§ Exercise instructions
Repeat the data that follows, word for word, without the images.

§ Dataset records
========

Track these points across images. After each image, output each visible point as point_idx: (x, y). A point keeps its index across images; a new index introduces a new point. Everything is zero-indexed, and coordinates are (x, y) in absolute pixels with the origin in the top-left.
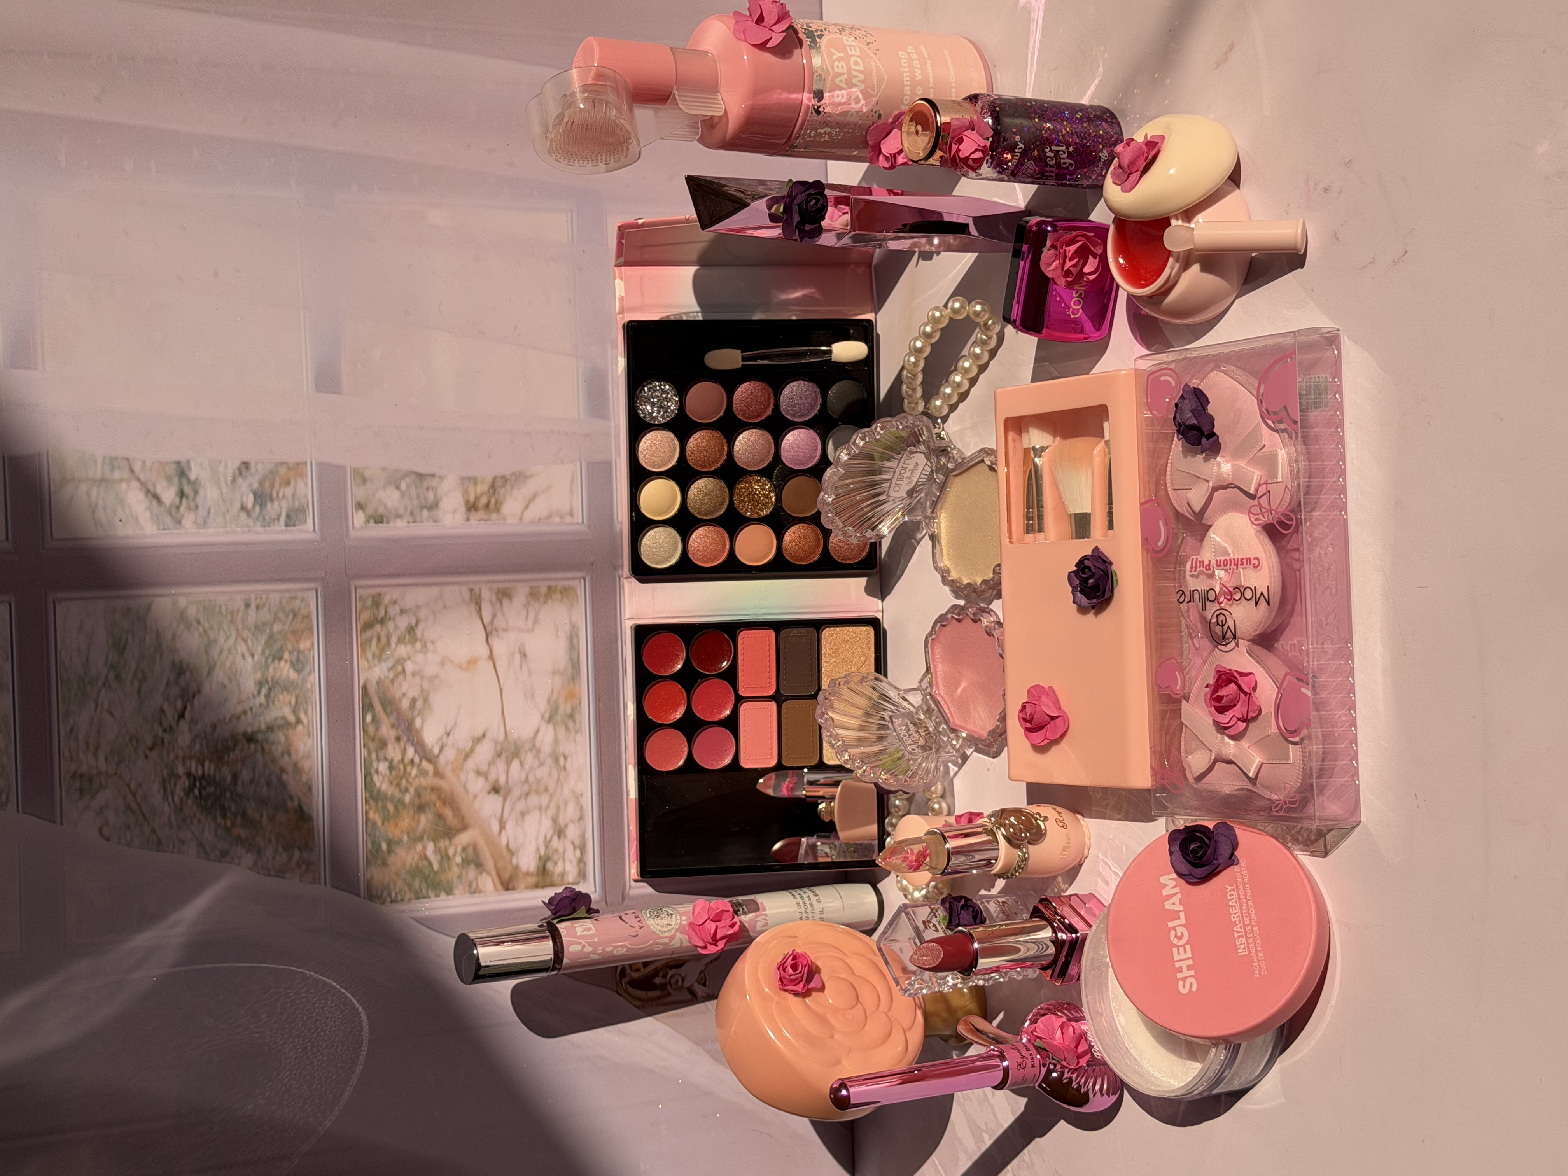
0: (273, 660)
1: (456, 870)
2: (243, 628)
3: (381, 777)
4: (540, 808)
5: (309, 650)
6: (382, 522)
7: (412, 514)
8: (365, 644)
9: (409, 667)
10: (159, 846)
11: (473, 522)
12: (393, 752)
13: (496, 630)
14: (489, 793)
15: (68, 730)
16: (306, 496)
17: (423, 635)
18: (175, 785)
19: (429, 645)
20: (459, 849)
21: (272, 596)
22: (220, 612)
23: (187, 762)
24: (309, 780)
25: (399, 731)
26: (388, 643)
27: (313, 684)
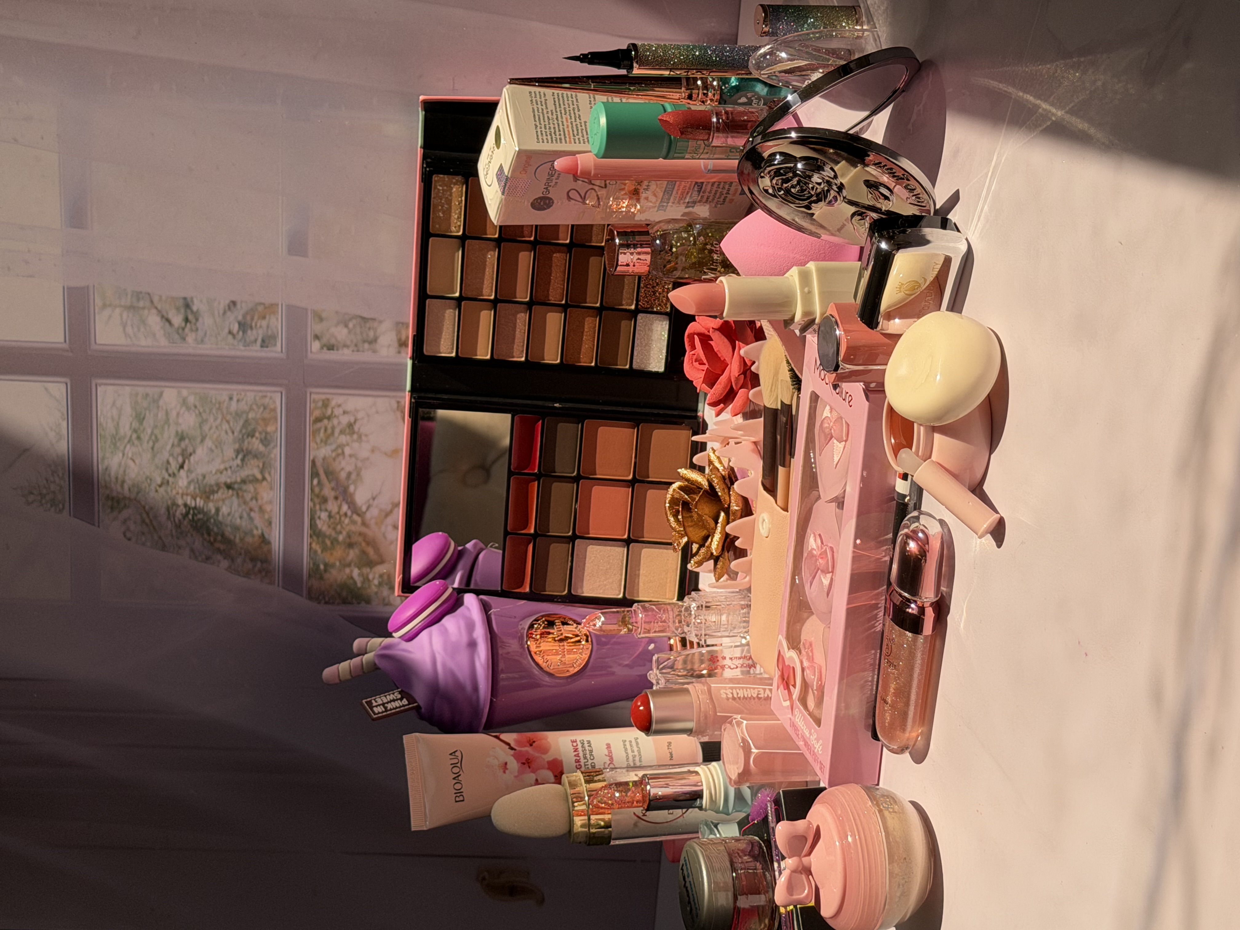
0: (248, 437)
1: (374, 589)
2: (227, 414)
3: (322, 522)
5: (274, 432)
6: (333, 349)
7: (356, 345)
8: (315, 432)
9: (347, 451)
10: (164, 548)
11: (403, 355)
12: (332, 506)
15: (104, 467)
16: (277, 328)
17: (359, 429)
18: (176, 511)
19: (364, 438)
20: (377, 576)
21: (248, 394)
22: (211, 402)
23: (185, 497)
24: (270, 518)
25: (338, 493)
26: (333, 433)
27: (276, 455)
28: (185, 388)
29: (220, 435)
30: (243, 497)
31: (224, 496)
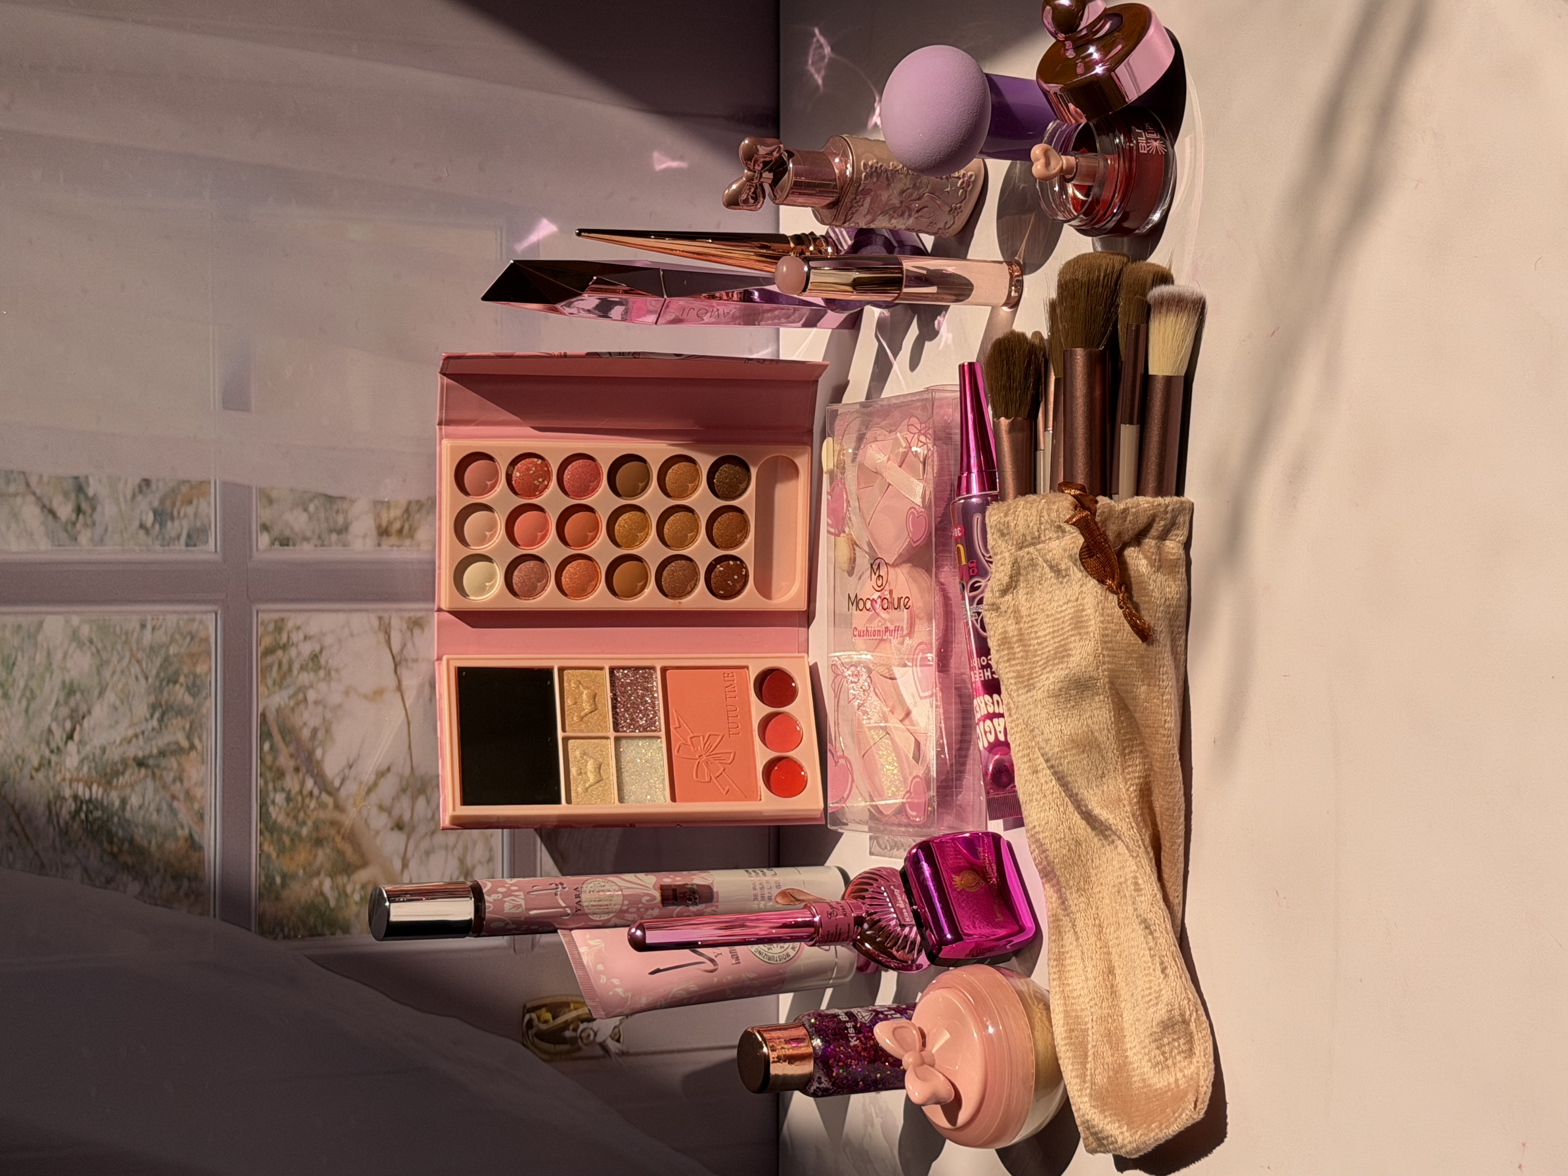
0: (168, 684)
1: (354, 908)
2: (138, 649)
3: (277, 809)
4: (446, 848)
5: (206, 675)
6: (288, 545)
7: (320, 537)
8: (265, 671)
9: (312, 695)
10: (42, 869)
11: (384, 547)
12: (291, 783)
13: (406, 660)
14: (392, 829)
16: (208, 516)
17: (327, 662)
18: (61, 807)
19: (333, 673)
20: (358, 887)
21: (168, 617)
22: (114, 632)
23: (75, 785)
24: (202, 808)
25: (299, 761)
26: (290, 669)
27: (209, 709)
28: (76, 613)
29: (127, 684)
30: (161, 776)
31: (133, 778)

========

§ Task answer
Track these points across images. After each image, output each visible point as point_idx: (x, y). A point keeps its index across images; a new index introduces a new point. Everything is zero-indexed, and coordinates are (x, y) in absolute pixels with the origin in the top-left.
0: (273, 660)
1: (456, 870)
2: (243, 628)
3: (381, 777)
4: (540, 808)
5: (309, 650)
6: (382, 522)
7: (412, 514)
8: (365, 644)
9: (409, 667)
10: (159, 846)
11: (473, 522)
12: (393, 752)
13: (496, 630)
14: (489, 793)
15: (68, 730)
16: (306, 496)
17: (423, 635)
18: (175, 785)
19: (429, 645)
20: (459, 849)
21: (272, 596)
22: (220, 612)
23: (187, 762)
24: (309, 780)
25: (399, 731)
26: (388, 643)
27: (313, 684)
0: (248, 437)
1: (374, 589)
2: (227, 414)
3: (322, 522)
5: (274, 432)
6: (333, 349)
7: (356, 345)
8: (315, 432)
9: (347, 451)
10: (164, 548)
11: (403, 355)
12: (332, 506)
15: (104, 467)
16: (277, 328)
17: (359, 429)
18: (176, 511)
19: (364, 438)
20: (377, 576)
21: (248, 394)
22: (211, 402)
23: (185, 497)
24: (270, 518)
25: (338, 493)
26: (333, 433)
27: (276, 455)
28: (185, 388)
29: (220, 435)
30: (243, 497)
31: (224, 496)
0: (168, 684)
1: (354, 908)
2: (138, 649)
3: (277, 809)
4: (446, 848)
5: (206, 675)
6: (288, 545)
7: (320, 537)
8: (265, 671)
9: (312, 695)
10: (42, 869)
11: (384, 547)
12: (291, 783)
13: (406, 660)
14: (392, 829)
16: (208, 516)
17: (327, 662)
18: (61, 807)
19: (333, 673)
20: (358, 887)
21: (168, 617)
22: (114, 632)
23: (75, 785)
24: (202, 808)
25: (299, 761)
26: (290, 669)
27: (209, 709)
28: (76, 613)
29: (127, 684)
30: (161, 776)
31: (133, 778)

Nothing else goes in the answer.